JOB A:
In the extract on Captum changes, translate this sentence into Spanish: "Now, the inputs argument must be a tuple where the last element is the label."

EXTRACT PROVIDED:
# # #
TracInCP provides a new public method self_influence which computes the self influence scores among the examples in the given data. influence can no longer compute self_influence scores and the argument inputs cannot be None (https://github.com/pytorch/captum/pull/994, https://github.com/pytorch/captum/pull/1069, https://github.com/pytorch/captum/pull/1087, https://github.com/pytorch/captum/pull/1072)
Previous constructor argument influence_src_dataset in TracInCP is renamed to train_dataset (https://github.com/pytorch/captum/pull/994)
Add GPU support to TracInCPFast and TracInCPFastRandProj (https://github.com/pytorch/captum/pull/969)
TracInCP and TracInCPFastRandProj provides a new public method compute_intermediate_quantities which computes “embedding” vectors for examples in a the given data (https://github.com/pytorch/captum/pull/1068)
TracInCP classes supports a new optional argument test_loss_fn for use cases where different losses are used for training and testing examples (https://github.com/pytorch/captum/pull/1073)
Revised the interface of the method influence. Removed the arguments unpack_inputs and target. Now, the inputs argument must be a tuple where the last element is the label (https://github.com/pytorch/captum/pull/1072)

Notable Changes

LRP now will throw error when it detects the model ruses any modules (https://github.com/pytorch/captum/pull/911)
Fixed the bug that the concept order changes in TCAV’s output (https://github.com/pytorch/captum/pull/915, https://github.com/pytorch/captum/issues/909)
Fixed the data type issue of using Captum’s built-in SGD linear models in Lime (https://github.com/pytorch/captum/pull/938, https://github.com/pytorch/captum/issues/910)
All submodules are now accessible under the top-level captum module, so users can import captum and access everything underneath it, e.g., captum.attr (https://github.com/pytorch/captum/pull/912, https://github.com/pytorch/captum/pull/992, https://github.com/pytorch/captum/issues/680)
Added a new attribution visualization utility for time series data (https://github.com/pytorch/captum/pull/980)
Improved version detection to fix some compatibility issues caused by dependencies’ versions (https://github.com/pytorch/captum/pull/940, https://github.com/pytorch/captum/pull/999, )
Fixed an index bug in the tutorial Interpret regression models using Boston House Prices Dataset (https://github.com/pytorch/captum/pull/1014, https://github.com/pytorch/captum/issues/1012)
Refactored FeatureAblation and FeaturePermutation to verify the output type of forward_func and its shape when perturbation_per_eval > 1 (https://github.com/pytorch/captum/pull/1047, https://github.com/pytorch/captum/pull/1049, https://github.com/pytorch/captum/pull/1091)
Changed Housing Regression tutorial with California housing dataset (https://github.com/pytorch/captum/pull/1041)
Improved the error message of invalid input types when the required data type is tensor or tuple[tensor] (https://github.com/pytorch/captum/pull/1083)
Switched to tensor forward_hook from module backward_hook for many attribution algorithms that need tensor gradients, like DeepLift and LayerLRP. So those modules can now support models with in-place modules (https://github.com/pytorch/captum/pull/979, https://github.com/pytorch/captum/issues/914)
Added an optional mask argument to FGSM and PGD adversarial attacks under captum.robust to specify which elements are perturbed (https://github.com/pytorch/captum/pull/1043)
# # #
[Extracted page text data]
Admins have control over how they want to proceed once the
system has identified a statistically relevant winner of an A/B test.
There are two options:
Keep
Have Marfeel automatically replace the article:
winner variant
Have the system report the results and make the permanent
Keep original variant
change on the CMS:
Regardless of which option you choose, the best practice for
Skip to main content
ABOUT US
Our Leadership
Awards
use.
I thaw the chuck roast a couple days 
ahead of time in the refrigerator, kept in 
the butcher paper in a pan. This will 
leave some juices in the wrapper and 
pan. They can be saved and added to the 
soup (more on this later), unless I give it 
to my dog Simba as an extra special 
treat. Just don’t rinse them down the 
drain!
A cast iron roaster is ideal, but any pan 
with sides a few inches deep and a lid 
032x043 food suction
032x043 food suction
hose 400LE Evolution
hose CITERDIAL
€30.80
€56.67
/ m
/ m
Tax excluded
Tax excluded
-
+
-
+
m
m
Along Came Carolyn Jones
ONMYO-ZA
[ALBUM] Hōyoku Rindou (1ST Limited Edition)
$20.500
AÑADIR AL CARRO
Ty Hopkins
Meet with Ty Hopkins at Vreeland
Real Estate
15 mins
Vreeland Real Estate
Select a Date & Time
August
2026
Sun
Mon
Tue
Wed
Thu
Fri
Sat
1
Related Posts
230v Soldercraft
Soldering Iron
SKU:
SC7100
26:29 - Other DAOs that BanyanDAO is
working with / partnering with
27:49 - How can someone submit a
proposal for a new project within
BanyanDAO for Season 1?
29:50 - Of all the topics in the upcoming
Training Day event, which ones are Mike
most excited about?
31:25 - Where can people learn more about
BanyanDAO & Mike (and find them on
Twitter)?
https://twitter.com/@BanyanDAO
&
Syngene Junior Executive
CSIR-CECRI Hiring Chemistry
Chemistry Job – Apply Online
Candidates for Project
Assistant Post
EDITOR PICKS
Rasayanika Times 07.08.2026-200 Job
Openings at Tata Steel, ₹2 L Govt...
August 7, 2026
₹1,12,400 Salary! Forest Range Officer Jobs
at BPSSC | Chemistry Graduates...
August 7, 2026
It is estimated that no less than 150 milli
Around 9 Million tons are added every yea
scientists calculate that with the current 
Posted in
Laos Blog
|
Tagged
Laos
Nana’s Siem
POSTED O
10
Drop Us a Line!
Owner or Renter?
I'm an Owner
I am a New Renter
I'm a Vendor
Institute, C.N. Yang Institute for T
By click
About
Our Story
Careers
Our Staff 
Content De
# # #
JOB B:
Write out again, without any change, the stretch of the records from their first line through the line that contains "Skip to main content".

RESPONSE A:
Ahora, el argumento inputs debe ser una tupla en la que el último elemento es la etiqueta.

RESPONSE B:
Admins have control over how they want to proceed once the
system has identified a statistically relevant winner of an A/B test.
There are two options:
Keep
Have Marfeel automatically replace the article:
winner variant
Have the system report the results and make the permanent
Keep original variant
change on the CMS:
Regardless of which option you choose, the best practice for
Skip to main content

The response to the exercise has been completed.